Task brief
Reproduce the following material verbatim, preserving every line as it appears.

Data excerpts

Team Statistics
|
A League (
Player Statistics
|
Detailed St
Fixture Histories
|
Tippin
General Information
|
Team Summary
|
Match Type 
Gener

Final answer
Team Statistics
|
A League (
Player Statistics
|
Detailed St
Fixture Histories
|
Tippin
General Information
|
Team Summary
|
Match Type 
Gener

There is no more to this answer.